O estado americano de Montana é conhecido por ter mais gado que habitantes em suas mais de 300 montanhas e, no passado, por ter sido uma das principais fontes de ouro, prata, cobre e safira do país.
Desde meados de maio, porém, a região pode ter entrado na história por um fato talvez pequeno hoje, mas com consequências primordiais no futuro: o banimento da rede social chinesa TikTok.
Chancelada pelo governador Greg Gianforte, um republicano, a lei que proíbe o uso do aplicativo foi aprovada na Câmara estadual com relativa tranquilidade, com placar de 54 a 43. O texto acusa o TikTok de "reunir informações importantes dos usuários, acessando dados contra sua vontade para compartilhá-los com a República Popular da China", e estabelece multa diária de US$ 10 mil para os infratores.
É, até agora, o mais longe que qualquer autoridade ocidental já foi em relação à popular rede chinesa. Caberá à Justiça decidir —a controladora do app, a ByteDance, já protocolou uma ação, alegando que a lei viola os princípios da liberdade de expressão previstos na Primeira Emenda—, mas a ofensiva não para aí.
Multiplica-se o número de países ocidentais dispostos a seguir o mesmo caminho, levando-nos para um novo ambiente digital: o de uma internet rachada, com fronteiras bem delimitadas. Reino Unido, Austrália, Canadá, Nova Zelândia e União Europeia aprovaram leis que proíbem o uso do TikTok em dispositivos de funcionários de seus governos. Em nível federal, um comitê da Câmara dos Representantes dos EUA concedeu em março poderes a Joe Biden para banir a empresa de operar em território americano.
Discussões em torno do tema foram inicialmente recebidas com críticas por organizações da sociedade civil, mas os ânimos mudaram quando a ByteDance admitiu ter usado o app para espionar jornalistas do Financial Times e do BuzzFeed que cobriam a empresa. Ao menos nos Estados Unidos, as preocupações deixaram os corredores do Capitólio e chegaram aos eleitores, como mostra pesquisa do Pew Research Center: 50% dos americanos agora apoiam a proibição do aplicativo, contra 28% que se opõem.

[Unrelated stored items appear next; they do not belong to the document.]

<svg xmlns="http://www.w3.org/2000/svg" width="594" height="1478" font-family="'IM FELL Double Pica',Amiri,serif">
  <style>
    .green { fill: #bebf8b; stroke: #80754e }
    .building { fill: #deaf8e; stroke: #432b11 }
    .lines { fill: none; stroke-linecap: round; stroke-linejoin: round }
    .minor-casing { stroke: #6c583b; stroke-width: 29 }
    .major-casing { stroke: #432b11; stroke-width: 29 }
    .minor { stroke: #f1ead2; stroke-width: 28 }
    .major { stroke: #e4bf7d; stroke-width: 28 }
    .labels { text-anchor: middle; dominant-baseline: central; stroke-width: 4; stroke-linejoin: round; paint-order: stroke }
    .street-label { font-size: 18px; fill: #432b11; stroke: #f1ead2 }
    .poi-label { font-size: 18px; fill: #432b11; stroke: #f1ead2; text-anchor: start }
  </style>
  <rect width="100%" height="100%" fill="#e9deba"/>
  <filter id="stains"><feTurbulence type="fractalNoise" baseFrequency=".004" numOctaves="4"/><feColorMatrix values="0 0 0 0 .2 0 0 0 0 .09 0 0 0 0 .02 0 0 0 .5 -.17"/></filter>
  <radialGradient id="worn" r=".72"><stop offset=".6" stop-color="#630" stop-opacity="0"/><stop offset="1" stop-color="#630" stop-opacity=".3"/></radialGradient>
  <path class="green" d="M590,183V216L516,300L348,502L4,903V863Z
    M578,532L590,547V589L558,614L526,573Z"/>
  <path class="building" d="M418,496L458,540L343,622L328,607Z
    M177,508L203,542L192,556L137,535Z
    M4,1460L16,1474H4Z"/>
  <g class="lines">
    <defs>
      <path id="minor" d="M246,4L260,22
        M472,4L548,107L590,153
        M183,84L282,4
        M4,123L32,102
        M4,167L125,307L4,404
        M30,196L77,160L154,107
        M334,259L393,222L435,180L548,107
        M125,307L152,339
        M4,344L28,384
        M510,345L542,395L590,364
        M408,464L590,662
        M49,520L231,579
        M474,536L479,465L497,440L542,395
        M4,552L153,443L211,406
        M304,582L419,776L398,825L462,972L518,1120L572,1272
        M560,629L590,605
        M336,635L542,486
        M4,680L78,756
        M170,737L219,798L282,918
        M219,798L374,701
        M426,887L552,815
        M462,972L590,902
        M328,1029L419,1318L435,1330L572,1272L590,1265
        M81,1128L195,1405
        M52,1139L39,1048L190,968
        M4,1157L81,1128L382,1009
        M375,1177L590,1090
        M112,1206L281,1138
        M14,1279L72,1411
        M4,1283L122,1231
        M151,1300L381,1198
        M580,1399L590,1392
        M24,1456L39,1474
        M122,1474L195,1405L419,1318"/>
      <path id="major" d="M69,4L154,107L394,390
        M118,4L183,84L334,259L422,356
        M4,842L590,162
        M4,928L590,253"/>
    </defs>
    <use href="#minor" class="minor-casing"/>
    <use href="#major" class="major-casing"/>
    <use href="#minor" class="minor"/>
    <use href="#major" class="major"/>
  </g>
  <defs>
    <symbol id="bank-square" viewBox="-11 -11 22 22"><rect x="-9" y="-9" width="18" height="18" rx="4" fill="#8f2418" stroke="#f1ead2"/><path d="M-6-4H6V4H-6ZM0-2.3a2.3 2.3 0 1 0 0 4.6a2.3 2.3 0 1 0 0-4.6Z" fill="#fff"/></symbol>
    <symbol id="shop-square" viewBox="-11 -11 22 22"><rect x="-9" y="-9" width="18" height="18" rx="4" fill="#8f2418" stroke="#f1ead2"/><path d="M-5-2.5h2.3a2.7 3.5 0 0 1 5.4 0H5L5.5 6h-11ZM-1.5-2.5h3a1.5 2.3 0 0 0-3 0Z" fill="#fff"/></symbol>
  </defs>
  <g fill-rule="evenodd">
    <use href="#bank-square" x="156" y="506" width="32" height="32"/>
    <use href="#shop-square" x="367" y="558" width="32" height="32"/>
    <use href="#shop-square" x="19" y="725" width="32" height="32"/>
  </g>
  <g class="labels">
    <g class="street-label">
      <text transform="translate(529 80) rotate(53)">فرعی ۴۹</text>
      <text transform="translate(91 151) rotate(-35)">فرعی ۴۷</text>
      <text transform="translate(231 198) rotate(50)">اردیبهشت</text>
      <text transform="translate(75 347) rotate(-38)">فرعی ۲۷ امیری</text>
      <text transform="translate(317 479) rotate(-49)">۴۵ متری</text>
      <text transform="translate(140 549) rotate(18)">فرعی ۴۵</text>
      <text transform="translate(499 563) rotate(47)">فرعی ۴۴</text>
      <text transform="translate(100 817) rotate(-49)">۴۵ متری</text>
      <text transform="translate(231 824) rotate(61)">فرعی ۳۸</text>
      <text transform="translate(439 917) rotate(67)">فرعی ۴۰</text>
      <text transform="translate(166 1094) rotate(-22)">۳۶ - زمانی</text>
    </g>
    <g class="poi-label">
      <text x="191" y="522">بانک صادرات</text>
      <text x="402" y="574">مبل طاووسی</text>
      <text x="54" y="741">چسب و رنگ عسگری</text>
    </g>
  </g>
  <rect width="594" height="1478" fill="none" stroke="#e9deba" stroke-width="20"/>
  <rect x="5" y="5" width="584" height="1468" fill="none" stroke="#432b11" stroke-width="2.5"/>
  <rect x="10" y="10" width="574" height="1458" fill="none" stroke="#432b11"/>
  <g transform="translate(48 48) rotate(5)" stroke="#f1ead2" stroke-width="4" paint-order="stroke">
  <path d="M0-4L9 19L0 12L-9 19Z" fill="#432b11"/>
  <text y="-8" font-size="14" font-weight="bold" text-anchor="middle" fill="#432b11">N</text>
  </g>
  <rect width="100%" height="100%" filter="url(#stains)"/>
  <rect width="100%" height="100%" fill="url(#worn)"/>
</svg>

A despeito de escândalos pontuais, ainda não há provas robustas de que o TikTok esteja ativamente colhendo informações de seus usuários (ou de que tenha poder para fazê-lo de forma ostensiva). Ainda assim, ao ser percebida como uma ameaça à segurança nacional, a rede chinesa pode ter inaugurado uma era em que as fronteiras da internet serão cada vez mais sólidas. Sob a mesma alegação, Donald Trump queria banir o WeChat, popular serviço de mensagem chinês, inicialmente uma versão local do WhatsApp.
Eleito ou não em 2024, quem garante que o republicano (ou seus aliados) vai parar por aí?
Na China, é claro, esse processo está em curso há muito mais tempo. Desde o final da década de 1990 e com mais força a partir de meados dos anos 2000, um poderoso firewall bloqueia redes sociais, sites de notícia e serviços ocidentais. Google, Meta, Wikipedia e vários veículos de mídia estão inacessíveis há décadas para cidadãos chineses. Sob Xi Jinping, o cerco ficou ainda mais rígido, com relatos de pessoas levadas à prisão por usarem serviços de VPN, ferramenta que contorna o bloqueio.
A diferença é que, a despeito da minuciosa lupa aplicada pela censura chinesa às informações disponíveis aos seus cidadãos, o Ocidente costumava se gabar de seu modelo de "internet livre". O mito caiu com os múltiplos bloqueios aplicados pela Europa à mídia estatal russa durante a invasão da Ucrânia, e qualquer ilusão do tipo deve ruir de vez com as possíveis restrições ao TikTok e congêneres chineses.
Será uma questão espinhosa de lidar, com reflexos diretos não apenas ao que vemos (e deixamos de ver) na internet, mas também para a utopia de uma internet livre operando como ponte entre os humanos. No horizonte, Montana pode ter sido o primeiro passo de um novo capítulo na revolução tecnológica.